Our first stop was the highly urban, metal-and-chrome Caffe Lladro. “Lladro” means thief in Spanish, and as Ed explained, there’s a reason behind this name. The shop’s founder was working for another coffee shop when he decided to strike out on his own in 1994. He opened Caffe Lladro directly across the street from his former employer, taking several recipes and company secrets with him. Twenty years later Caffe Lladro has 14 locations, while the other coffee shop has given way to a Starbucks. Ouch.
As for the actual coffee, my visit to Caffe Lladro included a sample of a Kenyan single-bean light roast brewed in a Chemex coffee maker, which looks like a laboratory beaker with a trendy belt.
Not being a fan of light roast coffee, this one was not my favorite, but I did appreciate that it was organic, fair trade, and shade grown. In terms of coffee ethics, it doesn’t get much more virtuous than that.
Our next stop was Caffe D’Arte, a family-owned coffee shop on 2nd Avenue and Pine. This shop has the distinction of being one of the only roasters to roast its beans over an alderwood fire. When Ed handed me a sample and asked me to smell it, I immediately caught a whiff of campfire smoke. Definitely a unique tasting experience! The barista then came over and poured this gorgeous work of latte art before my very eyes.
Up next on the tour was Ghost Alley Espresso. Founded by the daughter of longtime Pike Place Market vendors, this place has history coming out its ears.
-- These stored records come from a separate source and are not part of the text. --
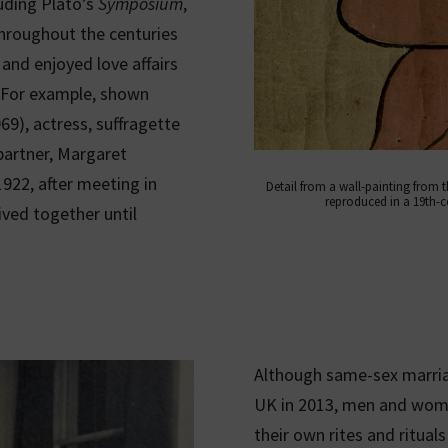
luding Plato’s
Symposium
,
throughout the centuries
and enjoyed love affairs
r. For example, shown
9), actress, suffragette
partner, Margaret
922, after meeting in
Detail from a wall-painting from 
reproduced in a 19th-c
ived together until
Although same-sex marriag
UK in 2013, men and wome
their own rites and rituals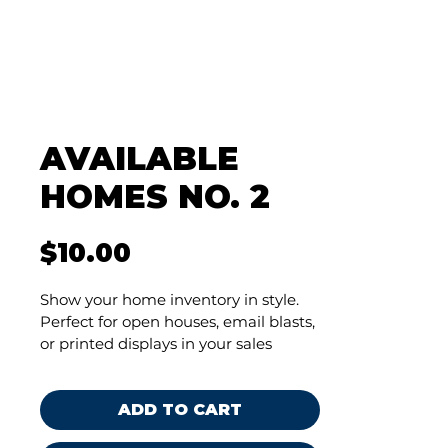
AVAILABLE
HOMES NO. 2
Price
$10.00
Show your home inventory in style. 
Perfect for open houses, email blasts, 
or printed displays in your sales 
center—because when your 
marketing looks good, your homes 
look even better.
ADD TO CART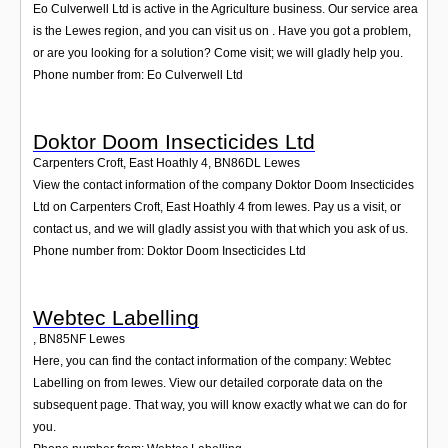
Eo Culverwell Ltd is active in the Agriculture business. Our service area
is the Lewes region, and you can visit us on . Have you got a problem,
or are you looking for a solution? Come visit; we will gladly help you.
Phone number from: Eo Culverwell Ltd
Doktor Doom Insecticides Ltd
Carpenters Croft, East Hoathly 4
,
BN86DL
Lewes
View the contact information of the company Doktor Doom Insecticides
Ltd on Carpenters Croft, East Hoathly 4 from lewes. Pay us a visit, or
contact us, and we will gladly assist you with that which you ask of us.
Phone number from: Doktor Doom Insecticides Ltd
Webtec Labelling
,
BN85NF
Lewes
Here, you can find the contact information of the company: Webtec
Labelling on from lewes. View our detailed corporate data on the
subsequent page. That way, you will know exactly what we can do for
you.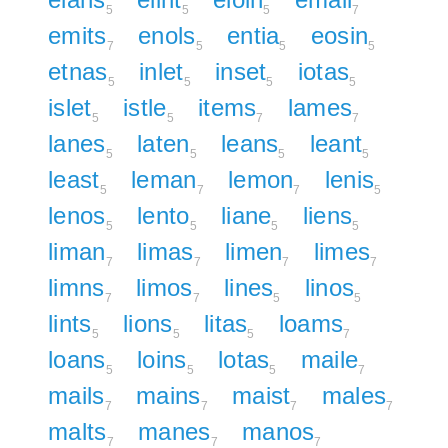
5
5
5
7
emits
enols
entia
eosin
7
5
5
5
etnas
inlet
inset
iotas
5
5
5
5
islet
istle
items
lames
5
5
7
7
lanes
laten
leans
leant
5
5
5
5
least
leman
lemon
lenis
5
7
7
5
lenos
lento
liane
liens
5
5
5
5
liman
limas
limen
limes
7
7
7
7
limns
limos
lines
linos
7
7
5
5
lints
lions
litas
loams
5
5
5
7
loans
loins
lotas
maile
5
5
5
7
mails
mains
maist
males
7
7
7
7
malts
manes
manos
7
7
7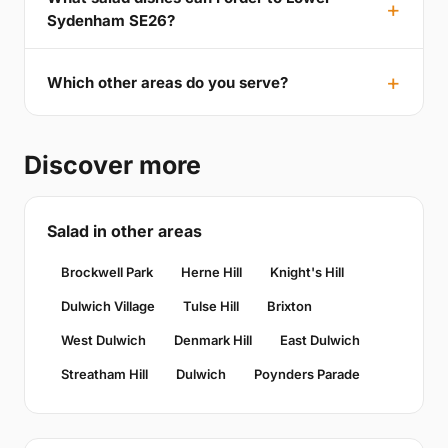
Sydenham SE26?
Which other areas do you serve?
Discover more
Salad in other areas
Brockwell Park
Herne Hill
Knight's Hill
Dulwich Village
Tulse Hill
Brixton
West Dulwich
Denmark Hill
East Dulwich
Streatham Hill
Dulwich
Poynders Parade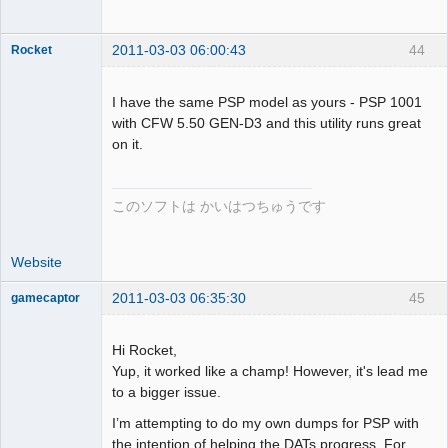
2011-03-03 06:00:43
44
Rocket
I have the same PSP model as yours - PSP 1001
with CFW 5.50 GEN-D3 and this utility runs great
on it.
Dumper
Offline
このソフトは かいはつちゅうです
Website
2011-03-03 06:35:30
45
gamecaptor
Hi Rocket,
Yup, it worked like a champ! However, it's lead me
Dumper
to a bigger issue.
Offline
I’m attempting to do my own dumps for PSP with
the intention of helping the DATs progress. For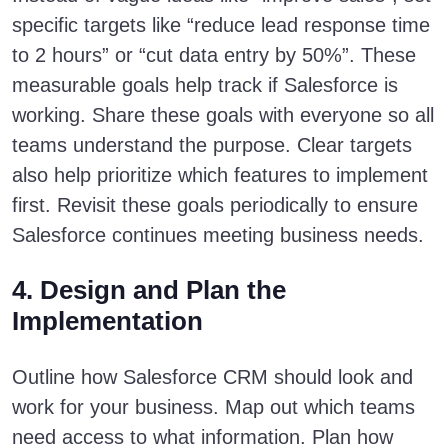
specific targets like “reduce lead response time
to 2 hours” or “cut data entry by 50%”. These
measurable goals help track if Salesforce is
working. Share these goals with everyone so all
teams understand the purpose. Clear targets
also help prioritize which features to implement
first. Revisit these goals periodically to ensure
Salesforce continues meeting business needs.
4. Design and Plan the
Implementation
Outline how Salesforce CRM should look and
work for your business. Map out which teams
need access to what information. Plan how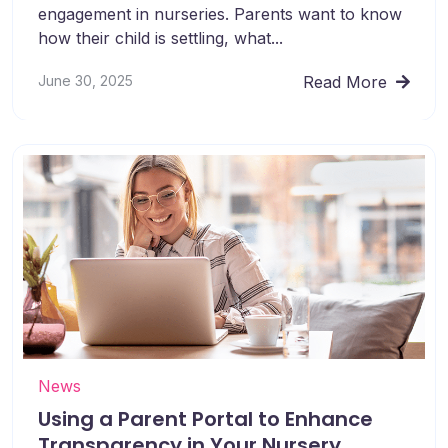
engagement in nurseries. Parents want to know
how their child is settling, what...
June 30, 2025
Read More
News
Using a Parent Portal to Enhance
Transparency in Your Nursery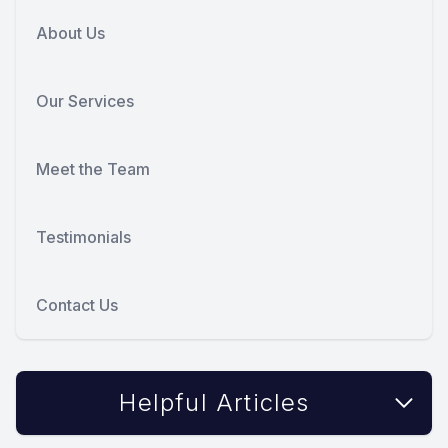
About Us
Our Services
Meet the Team
Testimonials
Contact Us
Helpful Articles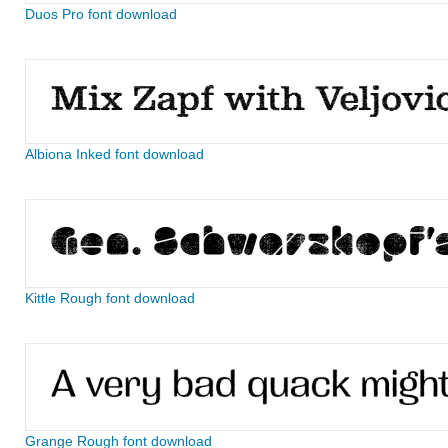
Duos Pro font download
Albiona Inked font download
Kittle Rough font download
Grange Rough font download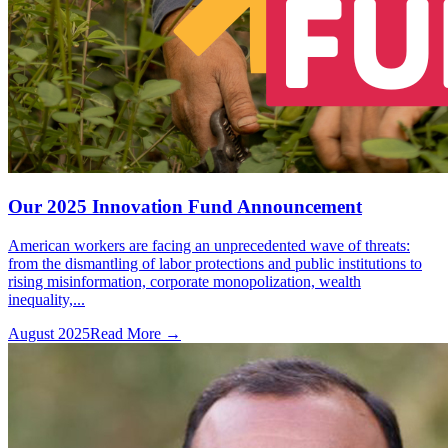
Our 2025 Innovation Fund Announcement
American workers are facing an unprecedented wave of threats:
from the dismantling of labor protections and public institutions to
rising misinformation, corporate monopolization, wealth
inequality,...
August 2025
Read More →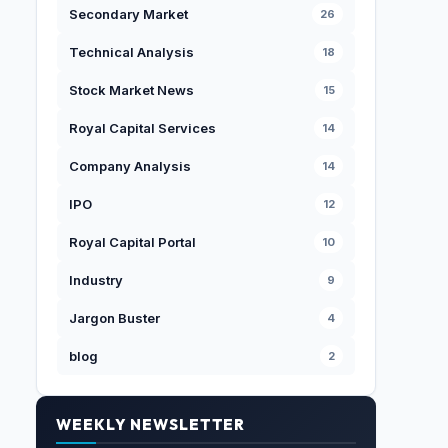
Secondary Market
26
Technical Analysis
18
Stock Market News
15
Royal Capital Services
14
Company Analysis
14
IPO
12
Royal Capital Portal
10
Industry
9
Jargon Buster
4
blog
2
WEEKLY NEWSLETTER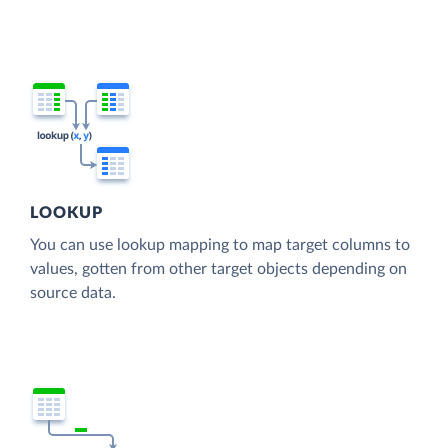
LOOKUP
You can use lookup mapping to map target columns to
values, gotten from other target objects depending on
source data.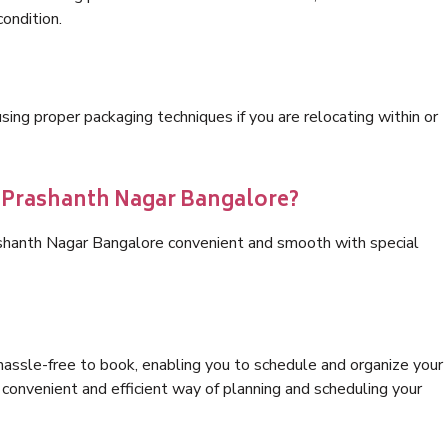
condition.
ng proper packaging techniques if you are relocating within or
s Prashanth Nagar Bangalore?
ashanth Nagar Bangalore convenient and smooth with special
hassle-free to book, enabling you to schedule and organize your
convenient and efficient way of planning and scheduling your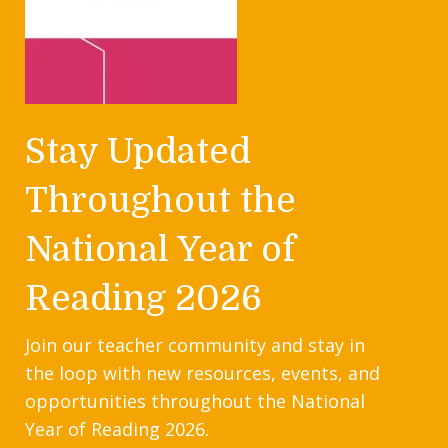
Stay Updated
Throughout the
National Year of
Reading 2026
Join our teacher community and stay in
the loop with new resources, events, and
opportunities throughout the National
Year of Reading 2026.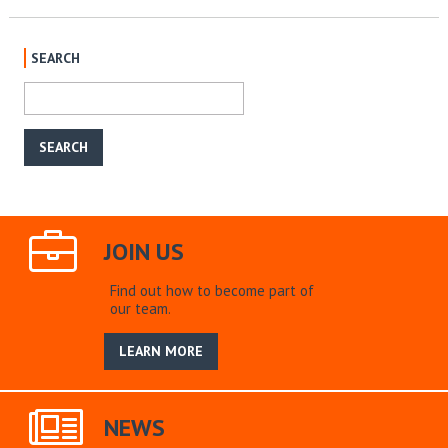
SEARCH
JOIN US
Find out how to become part of
our team.
LEARN MORE
NEWS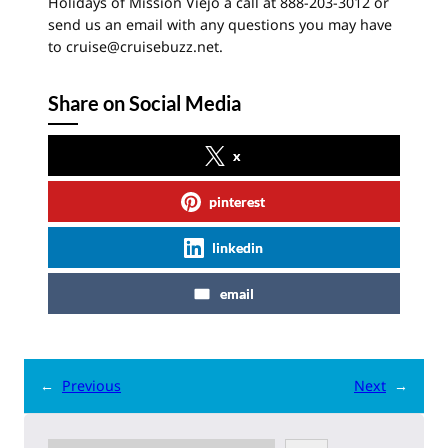
Holidays of Mission Viejo a call at 888-203-3012 or
send us an email with any questions you may have
to cruise@cruisebuzz.net.
Share on Social Media
x
pinterest
linkedin
email
←
Previous
Next
→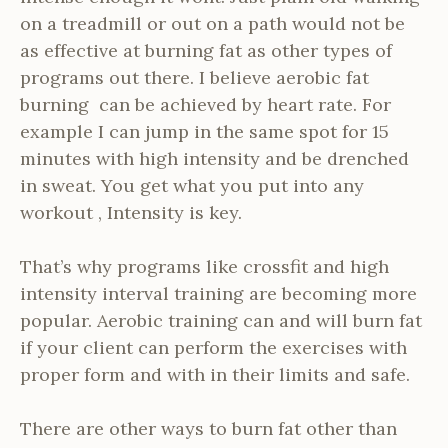
on a treadmill or out on a path would not be
as effective at burning fat as other types of
programs out there. I believe aerobic fat
burning can be achieved by heart rate. For
example I can jump in the same spot for 15
minutes with high intensity and be drenched
in sweat. You get what you put into any
workout , Intensity is key.
That’s why programs like crossfit and high
intensity interval training are becoming more
popular. Aerobic training can and will burn fat
if your client can perform the exercises with
proper form and with in their limits and safe.
There are other ways to burn fat other than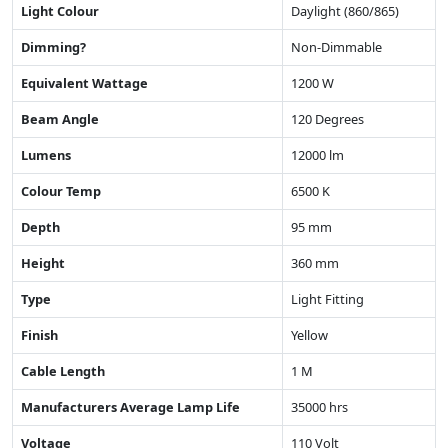
Light Colour
Daylight (860/865)
Dimming?
Non-Dimmable
Equivalent Wattage
1200 W
Beam Angle
120 Degrees
Lumens
12000 lm
Colour Temp
6500 K
Depth
95 mm
Height
360 mm
Type
Light Fitting
Finish
Yellow
Cable Length
1 M
Manufacturers Average Lamp Life
35000 hrs
Voltage
110 Volt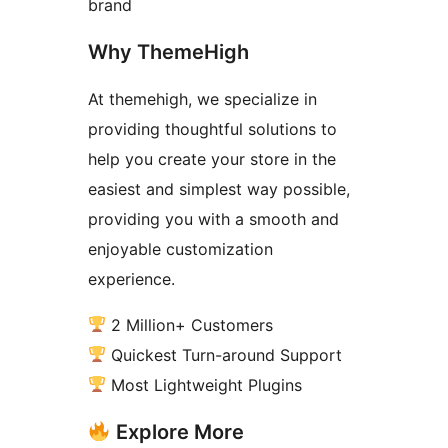
brand
Why ThemeHigh
At themehigh, we specialize in
providing thoughtful solutions to
help you create your store in the
easiest and simplest way possible,
providing you with a smooth and
enjoyable customization
experience.
2 Million+ Customers
Quickest Turn-around Support
Most Lightweight Plugins
Explore More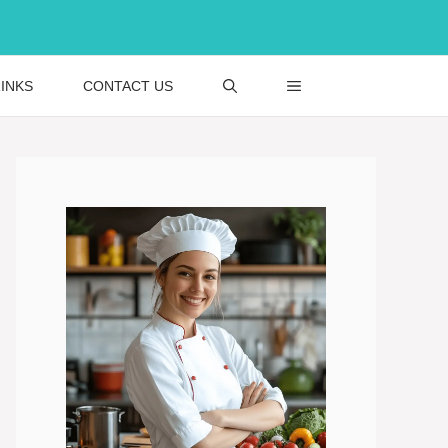
INKS
CONTACT US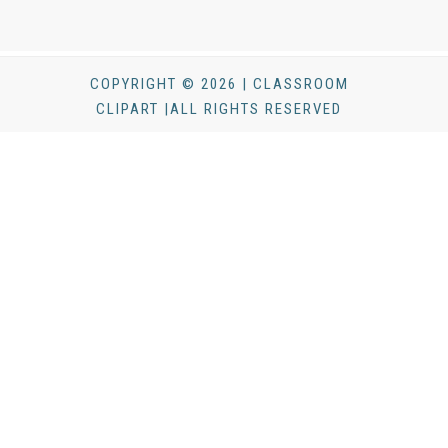
COPYRIGHT © 2026 | CLASSROOM
CLIPART |ALL RIGHTS RESERVED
It sits nestled under the Market on the way to the Post Alley, home of the infamous Gum Wall, where thousands of people have stuck their used gum to create a disgustingly colorful attraction.
The entire interior of Ghost Alley Espresso only has about 100 square feet of space, with a single table for seating and creepy decor befitting its name. The founder apparently has a special place in her heart for the supernatural happenings around the market. Her book on the ghosts of the market is for sale on the shop’s narrow shelves. On our stop here, I sampled the Salted Nut Latte, which was a perfect balance of nutty and sweet. Highly recommended!
After Ghost Alley, Ed and I hunkered down for the longish walk in the blustering wind to Intrigue Chocolate Company. Here we met Aaron, the ebullient truffle chef behind this tiny chocolate-dedicated kitchen that doesn’t even have a storefront. I’ll tell you what: it drives me nuts when people throw around the term “artisan” like it’s a credential you can download off the internet, but Aaron is what I would call a true artisan–a worker skilled in a trade done by hand. He gave me samples of several of his uniquely flavored truffles: pineapple habanero, stout beer, ginger and rose, mint, and prune. This is as close to Willy Wonka’s chocolate factory as it gets in the real world. So interesting to taste the richness of chocolate mingled with unexpected flavors like pineapple and ginger. Along with the truffles, I sampled a cold-brewed iced coffee concentrate Ed said has three times the caffeine of hot brewed coffee. Yeah, I was definitely getting wired by this point.
The last stop on the tour was the elegant, Italianate Caffe Umbria in Pioneer Square. Aesthetically, this shop was by far my favorite, with its mosaic tile vases, marble countertops, and wrought iron light fixtures. (I like to pretend I’m in Europe whenever possible.) The drink sample here was as tasteful as the shop itself: a classic espresso shot topped with sweet whipped cream.
And with that, the tour had come to a close. Looking back on my four days in Seattle, I have to say this tour was probably the best thing I did. It’s not every day you get to traipse around a new city with a personal coffee chauffeur, and I thoroughly enjoyed the drinks, the company, and the information. With a galloping heart and twitching eyelid, I said goodbye to my excellent guide Ed and headed out to explore more of the city. And believe it or not, I did not have any more coffee for the entire rest of the day.